Source records

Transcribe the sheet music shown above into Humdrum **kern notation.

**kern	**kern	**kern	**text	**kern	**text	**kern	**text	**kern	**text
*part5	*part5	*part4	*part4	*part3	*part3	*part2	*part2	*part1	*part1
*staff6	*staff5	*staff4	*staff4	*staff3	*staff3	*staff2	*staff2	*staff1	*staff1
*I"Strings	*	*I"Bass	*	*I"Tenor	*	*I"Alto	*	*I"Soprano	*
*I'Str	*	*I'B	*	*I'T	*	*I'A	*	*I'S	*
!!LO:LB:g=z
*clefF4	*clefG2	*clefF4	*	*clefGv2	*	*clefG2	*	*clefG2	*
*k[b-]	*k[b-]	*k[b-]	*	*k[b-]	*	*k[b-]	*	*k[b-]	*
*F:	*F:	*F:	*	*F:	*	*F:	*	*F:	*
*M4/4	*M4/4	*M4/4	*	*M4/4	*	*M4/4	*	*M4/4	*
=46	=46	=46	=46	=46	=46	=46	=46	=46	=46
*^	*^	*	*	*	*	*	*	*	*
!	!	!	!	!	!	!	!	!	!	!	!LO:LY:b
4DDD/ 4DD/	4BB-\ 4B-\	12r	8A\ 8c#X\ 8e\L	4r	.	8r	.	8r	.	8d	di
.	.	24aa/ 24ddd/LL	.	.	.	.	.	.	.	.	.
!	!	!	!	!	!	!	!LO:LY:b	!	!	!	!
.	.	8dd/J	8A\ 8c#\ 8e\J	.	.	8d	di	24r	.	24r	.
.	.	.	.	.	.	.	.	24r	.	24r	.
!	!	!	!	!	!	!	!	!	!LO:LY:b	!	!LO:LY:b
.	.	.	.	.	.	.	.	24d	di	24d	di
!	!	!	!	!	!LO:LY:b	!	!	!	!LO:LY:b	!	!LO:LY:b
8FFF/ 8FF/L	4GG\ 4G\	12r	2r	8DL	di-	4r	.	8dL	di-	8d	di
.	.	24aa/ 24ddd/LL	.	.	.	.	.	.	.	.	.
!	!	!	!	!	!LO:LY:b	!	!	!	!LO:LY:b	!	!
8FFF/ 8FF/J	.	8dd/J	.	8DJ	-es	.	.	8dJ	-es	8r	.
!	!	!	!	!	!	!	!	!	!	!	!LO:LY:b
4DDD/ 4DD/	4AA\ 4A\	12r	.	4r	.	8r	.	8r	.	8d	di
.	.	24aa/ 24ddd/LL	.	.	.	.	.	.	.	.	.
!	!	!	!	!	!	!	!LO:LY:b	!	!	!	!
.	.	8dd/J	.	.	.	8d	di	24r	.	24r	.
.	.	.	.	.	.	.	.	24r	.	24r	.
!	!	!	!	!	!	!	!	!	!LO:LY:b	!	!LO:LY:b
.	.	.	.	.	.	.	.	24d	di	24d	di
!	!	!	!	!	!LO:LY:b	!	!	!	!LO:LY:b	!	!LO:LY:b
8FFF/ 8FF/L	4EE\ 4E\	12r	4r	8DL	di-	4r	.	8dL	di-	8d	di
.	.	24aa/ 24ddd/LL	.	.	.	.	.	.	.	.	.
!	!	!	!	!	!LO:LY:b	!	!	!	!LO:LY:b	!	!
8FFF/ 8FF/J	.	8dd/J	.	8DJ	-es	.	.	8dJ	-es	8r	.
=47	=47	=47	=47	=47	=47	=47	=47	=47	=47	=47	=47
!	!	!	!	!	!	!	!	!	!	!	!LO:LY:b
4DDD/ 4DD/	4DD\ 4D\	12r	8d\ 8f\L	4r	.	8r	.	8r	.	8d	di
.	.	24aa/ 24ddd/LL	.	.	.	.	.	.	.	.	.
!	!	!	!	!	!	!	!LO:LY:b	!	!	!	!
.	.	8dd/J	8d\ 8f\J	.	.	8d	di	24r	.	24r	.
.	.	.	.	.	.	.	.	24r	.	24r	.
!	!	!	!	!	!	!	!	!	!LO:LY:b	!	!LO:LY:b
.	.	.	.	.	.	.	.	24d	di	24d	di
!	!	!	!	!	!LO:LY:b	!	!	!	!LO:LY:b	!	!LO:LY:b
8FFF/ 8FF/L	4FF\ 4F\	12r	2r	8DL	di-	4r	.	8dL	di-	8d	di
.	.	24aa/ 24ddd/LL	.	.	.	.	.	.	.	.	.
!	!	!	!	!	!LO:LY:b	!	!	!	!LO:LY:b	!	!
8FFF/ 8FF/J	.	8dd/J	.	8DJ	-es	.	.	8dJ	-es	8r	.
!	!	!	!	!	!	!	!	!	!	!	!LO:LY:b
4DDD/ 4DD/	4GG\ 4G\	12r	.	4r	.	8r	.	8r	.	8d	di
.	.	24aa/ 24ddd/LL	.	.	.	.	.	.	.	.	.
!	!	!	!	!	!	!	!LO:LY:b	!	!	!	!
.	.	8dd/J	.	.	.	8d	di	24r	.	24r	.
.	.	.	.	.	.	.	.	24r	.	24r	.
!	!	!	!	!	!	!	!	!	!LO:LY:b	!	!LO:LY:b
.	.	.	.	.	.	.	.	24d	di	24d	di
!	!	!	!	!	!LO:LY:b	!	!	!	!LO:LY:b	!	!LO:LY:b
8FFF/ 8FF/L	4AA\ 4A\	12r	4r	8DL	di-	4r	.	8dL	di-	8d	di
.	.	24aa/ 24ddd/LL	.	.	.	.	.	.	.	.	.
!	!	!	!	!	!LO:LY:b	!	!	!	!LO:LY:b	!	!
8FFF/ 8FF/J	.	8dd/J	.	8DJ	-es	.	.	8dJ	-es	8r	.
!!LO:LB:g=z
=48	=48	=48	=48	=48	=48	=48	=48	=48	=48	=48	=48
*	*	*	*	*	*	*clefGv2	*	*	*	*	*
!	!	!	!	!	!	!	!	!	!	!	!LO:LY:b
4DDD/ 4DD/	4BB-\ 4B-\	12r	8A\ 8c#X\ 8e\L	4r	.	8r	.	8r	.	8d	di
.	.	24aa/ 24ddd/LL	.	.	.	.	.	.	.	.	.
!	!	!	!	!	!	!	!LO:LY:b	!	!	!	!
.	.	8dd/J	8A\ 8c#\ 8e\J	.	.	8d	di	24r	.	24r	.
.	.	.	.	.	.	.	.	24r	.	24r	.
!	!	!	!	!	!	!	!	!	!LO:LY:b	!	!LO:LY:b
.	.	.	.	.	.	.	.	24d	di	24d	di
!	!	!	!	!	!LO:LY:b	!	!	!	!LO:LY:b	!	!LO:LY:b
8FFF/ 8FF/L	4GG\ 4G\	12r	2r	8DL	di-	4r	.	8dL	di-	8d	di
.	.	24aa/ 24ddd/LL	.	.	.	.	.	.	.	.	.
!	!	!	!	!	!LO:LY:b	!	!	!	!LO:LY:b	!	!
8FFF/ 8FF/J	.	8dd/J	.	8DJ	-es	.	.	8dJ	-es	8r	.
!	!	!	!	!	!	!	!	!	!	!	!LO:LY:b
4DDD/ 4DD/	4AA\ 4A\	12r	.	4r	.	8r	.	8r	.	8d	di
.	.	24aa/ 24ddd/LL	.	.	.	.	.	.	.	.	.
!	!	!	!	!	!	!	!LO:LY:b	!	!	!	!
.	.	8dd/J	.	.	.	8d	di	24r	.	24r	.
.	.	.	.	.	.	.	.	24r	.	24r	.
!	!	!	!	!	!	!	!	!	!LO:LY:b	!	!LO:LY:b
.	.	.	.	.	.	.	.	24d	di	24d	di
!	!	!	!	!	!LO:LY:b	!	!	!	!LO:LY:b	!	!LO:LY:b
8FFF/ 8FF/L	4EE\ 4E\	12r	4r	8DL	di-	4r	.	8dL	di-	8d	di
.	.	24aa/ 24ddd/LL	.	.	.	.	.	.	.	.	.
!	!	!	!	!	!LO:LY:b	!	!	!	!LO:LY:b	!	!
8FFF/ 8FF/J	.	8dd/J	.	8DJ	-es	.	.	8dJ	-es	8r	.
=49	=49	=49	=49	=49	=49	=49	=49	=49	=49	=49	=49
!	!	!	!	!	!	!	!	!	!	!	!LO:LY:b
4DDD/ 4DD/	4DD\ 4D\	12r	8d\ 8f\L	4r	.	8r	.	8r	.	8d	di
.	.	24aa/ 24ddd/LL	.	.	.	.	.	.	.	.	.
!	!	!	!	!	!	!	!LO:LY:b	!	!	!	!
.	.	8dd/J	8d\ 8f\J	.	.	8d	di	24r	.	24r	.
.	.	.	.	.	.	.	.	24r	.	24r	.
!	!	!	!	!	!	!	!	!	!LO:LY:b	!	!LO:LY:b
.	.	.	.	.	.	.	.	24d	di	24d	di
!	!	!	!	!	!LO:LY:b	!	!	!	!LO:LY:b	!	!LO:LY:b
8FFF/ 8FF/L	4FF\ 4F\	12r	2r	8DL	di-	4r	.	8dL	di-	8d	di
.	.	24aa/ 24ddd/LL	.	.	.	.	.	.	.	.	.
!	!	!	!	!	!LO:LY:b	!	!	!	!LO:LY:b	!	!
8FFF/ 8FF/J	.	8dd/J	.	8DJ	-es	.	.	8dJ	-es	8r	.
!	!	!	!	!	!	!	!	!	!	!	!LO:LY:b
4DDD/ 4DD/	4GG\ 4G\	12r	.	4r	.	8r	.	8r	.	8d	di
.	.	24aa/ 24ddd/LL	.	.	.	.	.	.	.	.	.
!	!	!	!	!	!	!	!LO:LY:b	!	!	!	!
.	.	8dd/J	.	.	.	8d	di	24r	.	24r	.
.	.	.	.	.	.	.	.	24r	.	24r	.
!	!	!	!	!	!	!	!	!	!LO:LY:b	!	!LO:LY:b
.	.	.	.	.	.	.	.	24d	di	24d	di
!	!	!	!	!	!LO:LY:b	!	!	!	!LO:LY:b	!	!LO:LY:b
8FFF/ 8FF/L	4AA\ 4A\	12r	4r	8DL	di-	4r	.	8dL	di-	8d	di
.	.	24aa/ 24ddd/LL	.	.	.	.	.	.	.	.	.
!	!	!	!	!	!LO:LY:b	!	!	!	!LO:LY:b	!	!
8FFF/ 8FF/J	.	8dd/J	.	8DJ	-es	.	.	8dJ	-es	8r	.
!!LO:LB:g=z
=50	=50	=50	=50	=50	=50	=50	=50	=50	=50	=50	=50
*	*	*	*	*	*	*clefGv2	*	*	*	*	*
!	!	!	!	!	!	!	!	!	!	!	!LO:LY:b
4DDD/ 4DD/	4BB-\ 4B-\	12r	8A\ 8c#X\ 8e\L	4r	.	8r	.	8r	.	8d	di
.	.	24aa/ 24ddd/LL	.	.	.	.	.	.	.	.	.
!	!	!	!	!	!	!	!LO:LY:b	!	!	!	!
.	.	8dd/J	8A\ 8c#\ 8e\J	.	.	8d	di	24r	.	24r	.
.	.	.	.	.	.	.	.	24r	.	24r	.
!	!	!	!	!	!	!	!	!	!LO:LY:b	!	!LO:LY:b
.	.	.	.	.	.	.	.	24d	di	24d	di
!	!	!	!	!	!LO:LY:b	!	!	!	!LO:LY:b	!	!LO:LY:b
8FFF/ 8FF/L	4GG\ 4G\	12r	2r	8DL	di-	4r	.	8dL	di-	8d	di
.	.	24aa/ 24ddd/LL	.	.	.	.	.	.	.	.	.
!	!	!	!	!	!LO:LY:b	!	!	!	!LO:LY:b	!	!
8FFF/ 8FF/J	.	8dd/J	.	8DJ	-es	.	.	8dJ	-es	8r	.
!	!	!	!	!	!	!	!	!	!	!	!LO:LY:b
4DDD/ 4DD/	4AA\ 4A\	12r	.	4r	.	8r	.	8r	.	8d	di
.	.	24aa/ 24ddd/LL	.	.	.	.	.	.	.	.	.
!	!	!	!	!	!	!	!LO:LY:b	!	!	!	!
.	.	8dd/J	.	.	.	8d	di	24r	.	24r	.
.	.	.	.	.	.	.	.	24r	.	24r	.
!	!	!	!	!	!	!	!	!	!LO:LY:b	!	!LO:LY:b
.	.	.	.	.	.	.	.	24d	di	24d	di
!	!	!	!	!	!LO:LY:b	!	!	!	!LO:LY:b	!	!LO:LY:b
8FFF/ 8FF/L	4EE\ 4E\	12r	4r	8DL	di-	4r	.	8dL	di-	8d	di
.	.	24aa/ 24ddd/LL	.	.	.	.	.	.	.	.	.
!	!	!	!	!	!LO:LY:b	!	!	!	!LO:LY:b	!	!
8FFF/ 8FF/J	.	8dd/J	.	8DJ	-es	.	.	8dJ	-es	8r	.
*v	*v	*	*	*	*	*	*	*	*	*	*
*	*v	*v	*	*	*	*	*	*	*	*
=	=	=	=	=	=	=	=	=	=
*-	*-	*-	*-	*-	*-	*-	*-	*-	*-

Your goal
State how many lines of the data above contain the string "kern", and reply with the number alone.

Answer for this exercise
2